Mayo Clinic inked a joint working agreement with Medicalchain, a British startup that uses blockchain technology to securely store patient medical records. Under the arrangement, experts from both organizations will work together to develop new ways to leverage blockchain to help improve patient care.

>> READ: Checking the Pulse of Blockchain in Healthcare

“We are thrilled to be working with Mayo Clinic,” said Abdullah Albeyatti, MBBS, MRCS, CEO of Medicalchain, in a press release. “Mayo Clinic will provide their world-class healthcare and health IT expertise, while Medicalchain will provide our knowledge of blockchain and crypto.”

Alebyatti said teams from Medicalchain and Mayo will work on several use cases using blockchain-based electronic health records (EHRs). However, that exploratory work will not affect Mayo’s own EHR system, said Duska Anastasijevic, a spokesperson for Mayo.

Last year, Mayo Clinic began the process of moving to a single integrated EHR and billing system at all of its campuses, partnering with Epic to be Mayo’s sole EHR provider. Anastasijevic said the new system went live on the healthcare organization’s largest campus, in Rochester, Minnesota, this past May.

Blockchain has become a major buzzword in the technology world. It uses a distributed “ledger,” rather than a centralized database, to store sensitive information, making the tech less vulnerable to hackers seeking to steal information.

The financial industry was an early adopter, using blockchain to secure data and speed up transactions.
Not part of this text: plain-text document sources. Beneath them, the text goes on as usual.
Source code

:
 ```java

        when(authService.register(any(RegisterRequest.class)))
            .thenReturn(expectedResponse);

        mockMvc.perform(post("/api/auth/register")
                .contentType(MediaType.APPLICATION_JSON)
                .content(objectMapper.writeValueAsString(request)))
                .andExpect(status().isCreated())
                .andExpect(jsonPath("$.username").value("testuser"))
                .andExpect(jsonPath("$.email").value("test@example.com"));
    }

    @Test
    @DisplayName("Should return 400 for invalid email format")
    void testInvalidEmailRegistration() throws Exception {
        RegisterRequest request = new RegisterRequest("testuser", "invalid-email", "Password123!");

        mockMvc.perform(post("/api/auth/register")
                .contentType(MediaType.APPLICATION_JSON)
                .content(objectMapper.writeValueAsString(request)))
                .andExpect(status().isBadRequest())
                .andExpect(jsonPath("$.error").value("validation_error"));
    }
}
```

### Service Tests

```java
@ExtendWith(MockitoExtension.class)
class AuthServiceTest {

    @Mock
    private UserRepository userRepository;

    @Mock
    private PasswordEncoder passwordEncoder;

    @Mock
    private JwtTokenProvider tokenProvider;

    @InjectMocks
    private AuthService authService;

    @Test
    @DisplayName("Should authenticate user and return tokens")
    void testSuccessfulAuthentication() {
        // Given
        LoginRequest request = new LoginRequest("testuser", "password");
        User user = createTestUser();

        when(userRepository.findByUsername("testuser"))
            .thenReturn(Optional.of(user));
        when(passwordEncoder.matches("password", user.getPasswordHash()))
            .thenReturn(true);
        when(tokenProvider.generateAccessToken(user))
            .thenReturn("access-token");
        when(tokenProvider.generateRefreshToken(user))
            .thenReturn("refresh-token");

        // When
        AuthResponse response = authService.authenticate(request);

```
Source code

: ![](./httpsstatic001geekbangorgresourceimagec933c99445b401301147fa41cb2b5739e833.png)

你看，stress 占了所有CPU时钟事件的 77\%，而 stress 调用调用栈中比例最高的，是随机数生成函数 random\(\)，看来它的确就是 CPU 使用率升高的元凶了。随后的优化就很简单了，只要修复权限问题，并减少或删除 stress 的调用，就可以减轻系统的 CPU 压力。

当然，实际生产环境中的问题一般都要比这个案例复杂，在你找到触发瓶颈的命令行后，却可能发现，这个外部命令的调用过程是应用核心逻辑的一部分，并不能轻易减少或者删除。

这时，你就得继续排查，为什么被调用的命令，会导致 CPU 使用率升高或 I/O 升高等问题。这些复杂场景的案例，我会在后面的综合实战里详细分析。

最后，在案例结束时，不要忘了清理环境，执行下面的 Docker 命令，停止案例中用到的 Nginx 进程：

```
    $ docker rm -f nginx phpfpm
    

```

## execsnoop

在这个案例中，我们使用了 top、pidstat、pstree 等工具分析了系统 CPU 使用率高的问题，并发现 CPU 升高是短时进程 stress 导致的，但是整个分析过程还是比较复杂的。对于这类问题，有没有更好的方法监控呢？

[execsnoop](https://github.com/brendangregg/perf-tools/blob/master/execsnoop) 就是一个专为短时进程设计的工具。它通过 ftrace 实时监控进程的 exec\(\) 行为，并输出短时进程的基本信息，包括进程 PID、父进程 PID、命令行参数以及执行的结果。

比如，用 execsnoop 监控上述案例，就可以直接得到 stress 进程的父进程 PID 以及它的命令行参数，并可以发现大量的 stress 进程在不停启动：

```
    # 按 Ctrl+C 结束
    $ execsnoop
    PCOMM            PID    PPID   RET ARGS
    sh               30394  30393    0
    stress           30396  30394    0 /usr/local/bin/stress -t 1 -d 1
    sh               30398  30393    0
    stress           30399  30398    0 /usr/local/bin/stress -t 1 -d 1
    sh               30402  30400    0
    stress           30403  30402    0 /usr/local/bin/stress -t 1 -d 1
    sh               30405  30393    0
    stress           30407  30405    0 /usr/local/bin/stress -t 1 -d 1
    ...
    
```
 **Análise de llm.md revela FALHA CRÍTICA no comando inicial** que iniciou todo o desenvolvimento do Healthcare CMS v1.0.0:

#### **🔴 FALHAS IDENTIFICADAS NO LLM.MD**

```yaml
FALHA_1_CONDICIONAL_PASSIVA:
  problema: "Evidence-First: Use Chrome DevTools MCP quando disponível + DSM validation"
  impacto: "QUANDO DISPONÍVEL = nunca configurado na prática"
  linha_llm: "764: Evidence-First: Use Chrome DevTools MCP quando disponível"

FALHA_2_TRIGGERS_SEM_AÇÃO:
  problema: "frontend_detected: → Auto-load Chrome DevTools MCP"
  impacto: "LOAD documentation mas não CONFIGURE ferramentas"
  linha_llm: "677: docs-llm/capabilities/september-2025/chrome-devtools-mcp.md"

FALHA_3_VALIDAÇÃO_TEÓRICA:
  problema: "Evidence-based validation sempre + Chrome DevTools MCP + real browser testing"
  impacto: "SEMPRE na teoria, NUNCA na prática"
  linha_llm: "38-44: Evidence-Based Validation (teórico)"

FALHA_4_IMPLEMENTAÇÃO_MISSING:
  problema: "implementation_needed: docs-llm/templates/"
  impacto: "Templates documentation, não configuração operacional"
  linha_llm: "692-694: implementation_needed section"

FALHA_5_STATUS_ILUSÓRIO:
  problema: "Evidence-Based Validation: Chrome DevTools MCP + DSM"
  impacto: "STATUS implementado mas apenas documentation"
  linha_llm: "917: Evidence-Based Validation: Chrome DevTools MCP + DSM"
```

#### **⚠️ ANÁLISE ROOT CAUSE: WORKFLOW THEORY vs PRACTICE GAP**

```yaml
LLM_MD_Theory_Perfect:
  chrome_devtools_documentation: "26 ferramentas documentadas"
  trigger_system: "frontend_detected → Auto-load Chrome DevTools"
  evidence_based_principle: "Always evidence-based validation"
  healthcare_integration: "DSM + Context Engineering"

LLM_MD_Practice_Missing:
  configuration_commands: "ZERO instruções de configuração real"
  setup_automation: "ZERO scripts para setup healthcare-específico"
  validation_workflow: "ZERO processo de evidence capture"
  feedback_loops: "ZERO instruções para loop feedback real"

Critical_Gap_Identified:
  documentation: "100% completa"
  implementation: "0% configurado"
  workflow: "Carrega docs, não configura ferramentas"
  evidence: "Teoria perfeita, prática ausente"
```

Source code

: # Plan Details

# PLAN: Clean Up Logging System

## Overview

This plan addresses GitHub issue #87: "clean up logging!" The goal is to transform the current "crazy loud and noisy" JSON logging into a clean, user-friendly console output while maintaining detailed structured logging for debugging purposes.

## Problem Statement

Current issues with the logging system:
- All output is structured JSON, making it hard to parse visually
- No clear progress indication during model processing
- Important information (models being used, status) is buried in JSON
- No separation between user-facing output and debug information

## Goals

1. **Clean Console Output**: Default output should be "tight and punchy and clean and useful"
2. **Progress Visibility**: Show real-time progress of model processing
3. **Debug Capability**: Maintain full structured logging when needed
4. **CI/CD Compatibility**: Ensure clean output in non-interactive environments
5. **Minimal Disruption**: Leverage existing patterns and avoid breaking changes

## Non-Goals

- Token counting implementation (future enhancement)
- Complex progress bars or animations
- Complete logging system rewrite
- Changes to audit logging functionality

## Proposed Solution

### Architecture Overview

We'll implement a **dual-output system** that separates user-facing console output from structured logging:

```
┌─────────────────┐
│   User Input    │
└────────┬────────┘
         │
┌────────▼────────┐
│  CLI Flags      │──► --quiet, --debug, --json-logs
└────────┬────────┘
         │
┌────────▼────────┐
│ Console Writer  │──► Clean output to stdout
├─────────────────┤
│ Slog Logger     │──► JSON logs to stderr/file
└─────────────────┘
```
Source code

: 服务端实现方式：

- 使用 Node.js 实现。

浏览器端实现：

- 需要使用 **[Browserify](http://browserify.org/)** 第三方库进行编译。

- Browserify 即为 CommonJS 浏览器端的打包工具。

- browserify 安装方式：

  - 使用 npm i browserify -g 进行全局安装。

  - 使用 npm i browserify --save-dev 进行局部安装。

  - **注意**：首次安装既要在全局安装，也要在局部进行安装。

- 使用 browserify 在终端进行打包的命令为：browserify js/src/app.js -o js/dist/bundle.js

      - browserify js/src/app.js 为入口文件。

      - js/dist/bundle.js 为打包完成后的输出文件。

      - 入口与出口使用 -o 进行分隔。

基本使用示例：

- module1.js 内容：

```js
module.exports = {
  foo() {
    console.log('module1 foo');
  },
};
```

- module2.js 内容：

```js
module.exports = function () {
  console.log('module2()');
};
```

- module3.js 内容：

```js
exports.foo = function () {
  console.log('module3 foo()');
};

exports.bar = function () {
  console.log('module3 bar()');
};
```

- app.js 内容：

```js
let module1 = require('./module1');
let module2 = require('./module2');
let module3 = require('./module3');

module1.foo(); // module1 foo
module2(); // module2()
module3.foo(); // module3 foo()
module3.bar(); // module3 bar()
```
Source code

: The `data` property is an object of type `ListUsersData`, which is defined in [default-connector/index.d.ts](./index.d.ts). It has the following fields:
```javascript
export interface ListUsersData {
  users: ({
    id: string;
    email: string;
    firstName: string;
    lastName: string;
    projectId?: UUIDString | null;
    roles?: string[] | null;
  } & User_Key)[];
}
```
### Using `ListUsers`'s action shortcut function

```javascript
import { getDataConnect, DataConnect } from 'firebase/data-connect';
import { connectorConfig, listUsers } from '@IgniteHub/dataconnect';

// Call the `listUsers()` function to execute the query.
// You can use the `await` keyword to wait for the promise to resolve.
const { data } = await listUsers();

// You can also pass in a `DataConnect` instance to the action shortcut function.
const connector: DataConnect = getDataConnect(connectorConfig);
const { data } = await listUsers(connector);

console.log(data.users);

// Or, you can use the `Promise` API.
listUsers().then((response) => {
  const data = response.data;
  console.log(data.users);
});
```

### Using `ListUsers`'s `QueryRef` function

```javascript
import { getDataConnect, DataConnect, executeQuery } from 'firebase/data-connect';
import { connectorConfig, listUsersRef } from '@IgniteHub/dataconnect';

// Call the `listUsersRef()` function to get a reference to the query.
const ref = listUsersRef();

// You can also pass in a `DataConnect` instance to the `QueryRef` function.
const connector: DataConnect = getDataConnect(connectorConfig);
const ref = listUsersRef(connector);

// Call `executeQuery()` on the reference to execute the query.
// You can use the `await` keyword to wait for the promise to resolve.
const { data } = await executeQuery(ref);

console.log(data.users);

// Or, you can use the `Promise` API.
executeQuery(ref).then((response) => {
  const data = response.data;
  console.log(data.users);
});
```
The healthcare industry has been slower to onboard the technology, though a number of firms like Medicalchain are exploring ways to bring the security system into the healthcare space.

Medicalchain is currently rolling out a pilot program designed to give patients control of their health records with an “electronic health passport.” The platform would give patients access to their EHRs via desktop and mobile platforms, but patients could also use their smartphones to grant access to physicians. The system is designed to combat medical record fragmentation, an undesirable situation in which patients’ important medical information is spread across various providers and locked EHR systems.

Anastasijevic said it’s too early to say precisely what might come out of the partnership between Mayo and Medicalchain.

“The agreement has just been signed, so the explorations are in very early stages, and we do not have any more details to share at this point,” she told Healthcare Analytics News™.

In addition to its medical passport project, Medicalchain has also rolled out a telemedicine platform called MyClinic.com. The tech enables secure video consultations with physicians. It also uses the health passport and a payment system called MedTokens.

A pilot program to test MyClinic.com was scheduled to launch this month in collaboration with The Groves Medical Group, in London, England. As it expands, the company hopes to use the platform to enable cross-border, international medical consultations.